Lewis Alfred Eady (12 May 1891 - 21 April 1965) was a New Zealand music retailer, company director and benefactor.

== Early life ==
Eady was born in Auckland, New Zealand, on 12 May 1891. After leaving school in 1906, he worked for his father, Lewis Roberts Eady, a musician who tuned pianos and traded in second-hand instruments. When the firm moved from Karangahape Road to Queen Street shortly after World War I, Eady became managing director.

On 17 February 1917 at Mount Eden, Auckland, Eady married Agnes Amelia Adams, a teacher.

== Councillor ==
Between 1925 and 1929, Eady was on the Auckland City Council. He was enthusiastic about libraries, and in 1926 he presented Auckland Public Library with a collection of over 600 volumes of music and music literature. He continued to donate until a substantial collection of music material was established.

In the 1956 New Year Honours, Eady was appointed an Officer of the Order of the British Empire, for services to the community in Auckland, especially as a city councillor.

== Business owner ==
In 1928, the firm, now Lewis Eady Limited, moved to a seven-storey building on Queen Street that had a concert chamber, soundproofed audition rooms, and studios and professional chambers for music teachers.

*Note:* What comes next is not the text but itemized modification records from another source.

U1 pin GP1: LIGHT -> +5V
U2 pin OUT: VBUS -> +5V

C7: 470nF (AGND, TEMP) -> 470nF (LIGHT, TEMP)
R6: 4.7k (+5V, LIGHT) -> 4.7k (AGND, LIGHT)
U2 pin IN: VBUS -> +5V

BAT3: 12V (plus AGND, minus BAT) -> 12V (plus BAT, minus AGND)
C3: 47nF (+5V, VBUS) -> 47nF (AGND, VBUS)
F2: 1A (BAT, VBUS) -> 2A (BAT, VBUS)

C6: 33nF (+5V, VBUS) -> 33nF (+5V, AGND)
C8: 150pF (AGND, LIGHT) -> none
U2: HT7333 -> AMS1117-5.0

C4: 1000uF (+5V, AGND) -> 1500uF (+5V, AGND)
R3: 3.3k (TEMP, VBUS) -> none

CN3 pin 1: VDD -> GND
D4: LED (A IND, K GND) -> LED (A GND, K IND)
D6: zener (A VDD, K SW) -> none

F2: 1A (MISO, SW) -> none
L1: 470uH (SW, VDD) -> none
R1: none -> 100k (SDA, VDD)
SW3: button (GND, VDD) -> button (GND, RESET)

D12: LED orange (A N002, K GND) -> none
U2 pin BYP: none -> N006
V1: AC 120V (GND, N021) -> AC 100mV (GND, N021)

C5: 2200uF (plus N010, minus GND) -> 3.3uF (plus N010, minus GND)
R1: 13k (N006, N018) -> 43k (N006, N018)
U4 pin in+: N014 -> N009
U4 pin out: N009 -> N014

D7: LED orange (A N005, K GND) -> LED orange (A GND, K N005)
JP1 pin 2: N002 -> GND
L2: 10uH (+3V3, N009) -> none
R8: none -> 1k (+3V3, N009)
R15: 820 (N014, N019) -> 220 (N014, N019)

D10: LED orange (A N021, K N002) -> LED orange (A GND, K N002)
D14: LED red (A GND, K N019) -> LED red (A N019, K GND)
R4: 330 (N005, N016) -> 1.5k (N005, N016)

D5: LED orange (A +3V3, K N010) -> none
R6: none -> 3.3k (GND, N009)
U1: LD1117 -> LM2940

In 1930, the firm established its own radio station, 1ZR, in the Queen Street premises. Pioneer broadcasters included Aunt Daisy, Dudley Wrathall and Rod Talbot. A "radio church", the 'Friendly Road', was run by 'Uncle Tom' Garland and the Reverend Colin Scrimgeour.

== Other activities ==
In 1932, Eady established the first Junior Chamber of Commerce ('Jaycees') in the southern hemisphere, and during the 1940s took leading roles in the Rotary Club of Auckland. He was also active in the Congregational church.

==Later life==
Eady died at Remuera on 21 April 1965, survived by his wife, son and daughter. He is buried at Purewa Cemetery with his family.